DATA FOR THE TASK Block Start

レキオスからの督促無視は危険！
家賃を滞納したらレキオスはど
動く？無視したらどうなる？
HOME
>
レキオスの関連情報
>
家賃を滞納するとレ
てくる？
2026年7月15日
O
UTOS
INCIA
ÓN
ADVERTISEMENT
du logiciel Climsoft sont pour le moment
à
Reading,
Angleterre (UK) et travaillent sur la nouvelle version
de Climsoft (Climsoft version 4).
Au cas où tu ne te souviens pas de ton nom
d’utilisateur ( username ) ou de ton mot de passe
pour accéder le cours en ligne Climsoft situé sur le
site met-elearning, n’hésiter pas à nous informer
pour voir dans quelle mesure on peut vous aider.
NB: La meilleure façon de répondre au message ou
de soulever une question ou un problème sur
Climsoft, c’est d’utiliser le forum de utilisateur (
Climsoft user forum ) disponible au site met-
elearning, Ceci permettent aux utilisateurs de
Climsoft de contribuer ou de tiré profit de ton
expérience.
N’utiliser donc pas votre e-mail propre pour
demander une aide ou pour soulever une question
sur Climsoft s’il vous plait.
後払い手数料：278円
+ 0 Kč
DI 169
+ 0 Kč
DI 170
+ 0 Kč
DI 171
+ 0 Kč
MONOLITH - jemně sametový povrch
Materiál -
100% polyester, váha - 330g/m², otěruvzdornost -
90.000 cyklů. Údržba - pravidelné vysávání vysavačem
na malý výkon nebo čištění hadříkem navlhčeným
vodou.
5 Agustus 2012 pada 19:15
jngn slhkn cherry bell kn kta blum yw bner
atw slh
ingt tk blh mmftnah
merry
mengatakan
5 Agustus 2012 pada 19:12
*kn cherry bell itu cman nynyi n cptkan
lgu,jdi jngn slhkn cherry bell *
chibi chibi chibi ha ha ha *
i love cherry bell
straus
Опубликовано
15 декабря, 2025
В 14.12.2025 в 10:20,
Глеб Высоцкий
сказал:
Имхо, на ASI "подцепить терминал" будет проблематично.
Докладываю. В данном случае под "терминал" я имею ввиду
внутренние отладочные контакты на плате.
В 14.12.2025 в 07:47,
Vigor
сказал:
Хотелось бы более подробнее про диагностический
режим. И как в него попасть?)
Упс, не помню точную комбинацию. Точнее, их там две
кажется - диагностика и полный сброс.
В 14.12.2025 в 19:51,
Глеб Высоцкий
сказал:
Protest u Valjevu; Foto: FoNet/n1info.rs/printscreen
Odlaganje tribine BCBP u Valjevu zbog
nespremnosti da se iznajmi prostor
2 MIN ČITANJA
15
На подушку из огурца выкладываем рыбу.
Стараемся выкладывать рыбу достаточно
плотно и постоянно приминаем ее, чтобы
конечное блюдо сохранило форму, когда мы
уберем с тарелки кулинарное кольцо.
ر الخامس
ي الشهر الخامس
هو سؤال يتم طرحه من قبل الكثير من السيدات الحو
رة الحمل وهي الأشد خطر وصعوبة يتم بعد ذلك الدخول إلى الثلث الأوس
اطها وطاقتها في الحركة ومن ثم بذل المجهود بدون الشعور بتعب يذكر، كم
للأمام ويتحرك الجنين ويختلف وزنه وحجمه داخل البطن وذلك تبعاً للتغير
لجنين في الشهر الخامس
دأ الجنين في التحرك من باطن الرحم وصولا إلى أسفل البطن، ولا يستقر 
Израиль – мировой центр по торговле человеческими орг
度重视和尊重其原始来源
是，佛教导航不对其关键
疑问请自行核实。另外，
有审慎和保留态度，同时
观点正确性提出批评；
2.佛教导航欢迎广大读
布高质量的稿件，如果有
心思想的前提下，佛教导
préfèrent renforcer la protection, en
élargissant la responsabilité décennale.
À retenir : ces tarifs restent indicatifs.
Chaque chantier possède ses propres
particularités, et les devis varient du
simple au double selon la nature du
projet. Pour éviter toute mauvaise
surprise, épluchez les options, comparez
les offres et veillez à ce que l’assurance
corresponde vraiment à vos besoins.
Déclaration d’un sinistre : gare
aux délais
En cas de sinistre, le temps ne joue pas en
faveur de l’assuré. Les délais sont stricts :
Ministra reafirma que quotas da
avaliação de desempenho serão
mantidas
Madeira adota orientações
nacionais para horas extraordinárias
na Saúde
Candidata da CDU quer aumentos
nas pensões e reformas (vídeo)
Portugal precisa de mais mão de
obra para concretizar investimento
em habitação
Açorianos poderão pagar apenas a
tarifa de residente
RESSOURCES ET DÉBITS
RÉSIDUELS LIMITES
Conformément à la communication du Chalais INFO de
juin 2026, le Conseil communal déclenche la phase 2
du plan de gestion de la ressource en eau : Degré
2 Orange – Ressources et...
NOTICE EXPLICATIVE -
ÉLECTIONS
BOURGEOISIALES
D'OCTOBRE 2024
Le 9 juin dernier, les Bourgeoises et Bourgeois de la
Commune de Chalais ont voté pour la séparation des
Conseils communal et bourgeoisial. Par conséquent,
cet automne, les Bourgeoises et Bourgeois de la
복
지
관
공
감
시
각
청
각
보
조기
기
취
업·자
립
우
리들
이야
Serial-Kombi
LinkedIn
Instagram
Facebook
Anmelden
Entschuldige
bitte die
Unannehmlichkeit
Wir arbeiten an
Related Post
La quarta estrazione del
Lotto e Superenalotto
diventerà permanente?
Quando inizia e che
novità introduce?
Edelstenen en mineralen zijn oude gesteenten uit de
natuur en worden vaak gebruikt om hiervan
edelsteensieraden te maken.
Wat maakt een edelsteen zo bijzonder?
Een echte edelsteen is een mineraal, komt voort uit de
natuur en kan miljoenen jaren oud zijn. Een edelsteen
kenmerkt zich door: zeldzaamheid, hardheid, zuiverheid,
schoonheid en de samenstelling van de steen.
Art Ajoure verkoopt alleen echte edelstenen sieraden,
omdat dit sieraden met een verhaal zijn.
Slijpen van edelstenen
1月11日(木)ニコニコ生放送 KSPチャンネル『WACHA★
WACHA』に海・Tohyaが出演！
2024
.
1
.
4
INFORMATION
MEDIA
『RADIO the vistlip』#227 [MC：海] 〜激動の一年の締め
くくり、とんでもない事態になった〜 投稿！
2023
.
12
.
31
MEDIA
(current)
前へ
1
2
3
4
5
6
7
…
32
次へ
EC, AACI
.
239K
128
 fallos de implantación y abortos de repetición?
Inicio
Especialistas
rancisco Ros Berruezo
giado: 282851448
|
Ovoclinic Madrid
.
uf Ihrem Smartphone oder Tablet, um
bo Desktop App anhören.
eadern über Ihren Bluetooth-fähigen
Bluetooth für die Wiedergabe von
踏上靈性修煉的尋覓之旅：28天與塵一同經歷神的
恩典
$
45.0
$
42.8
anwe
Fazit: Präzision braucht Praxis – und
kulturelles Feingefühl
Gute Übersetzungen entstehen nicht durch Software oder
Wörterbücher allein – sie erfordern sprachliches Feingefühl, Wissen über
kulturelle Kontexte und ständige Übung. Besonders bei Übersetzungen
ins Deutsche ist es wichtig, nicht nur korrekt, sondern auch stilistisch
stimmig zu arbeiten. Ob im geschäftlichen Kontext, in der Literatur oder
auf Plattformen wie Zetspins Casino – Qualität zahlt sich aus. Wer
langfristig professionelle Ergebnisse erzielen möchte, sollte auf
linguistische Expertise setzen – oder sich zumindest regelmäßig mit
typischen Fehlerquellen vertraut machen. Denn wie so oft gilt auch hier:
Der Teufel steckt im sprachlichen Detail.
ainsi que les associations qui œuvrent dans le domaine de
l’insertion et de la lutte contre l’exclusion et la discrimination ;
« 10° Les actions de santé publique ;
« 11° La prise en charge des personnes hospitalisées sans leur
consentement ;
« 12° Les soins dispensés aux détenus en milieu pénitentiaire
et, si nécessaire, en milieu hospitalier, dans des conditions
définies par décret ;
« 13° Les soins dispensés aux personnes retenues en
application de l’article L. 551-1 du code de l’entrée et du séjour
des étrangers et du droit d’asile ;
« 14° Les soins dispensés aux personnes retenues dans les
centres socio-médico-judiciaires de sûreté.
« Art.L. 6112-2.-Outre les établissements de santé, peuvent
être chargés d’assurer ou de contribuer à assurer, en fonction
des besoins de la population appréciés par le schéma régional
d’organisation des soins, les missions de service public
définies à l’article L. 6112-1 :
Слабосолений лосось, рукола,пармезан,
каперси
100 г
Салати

DATA FOR THE TASK Block End

• **WORK REQUEST**
Only the lines from the beginning of the data above through the line containing "expérience." should be repeated, exactly as they appear.

• **WRITTEN SOLUTION**
レキオスからの督促無視は危険！
家賃を滞納したらレキオスはど
動く？無視したらどうなる？
HOME
>
レキオスの関連情報
>
家賃を滞納するとレ
てくる？
2026年7月15日
O
UTOS
INCIA
ÓN
ADVERTISEMENT
du logiciel Climsoft sont pour le moment
à
Reading,
Angleterre (UK) et travaillent sur la nouvelle version
de Climsoft (Climsoft version 4).
Au cas où tu ne te souviens pas de ton nom
d’utilisateur ( username ) ou de ton mot de passe
pour accéder le cours en ligne Climsoft situé sur le
site met-elearning, n’hésiter pas à nous informer
pour voir dans quelle mesure on peut vous aider.
NB: La meilleure façon de répondre au message ou
de soulever une question ou un problème sur
Climsoft, c’est d’utiliser le forum de utilisateur (
Climsoft user forum ) disponible au site met-
elearning, Ceci permettent aux utilisateurs de
Climsoft de contribuer ou de tiré profit de ton
expérience.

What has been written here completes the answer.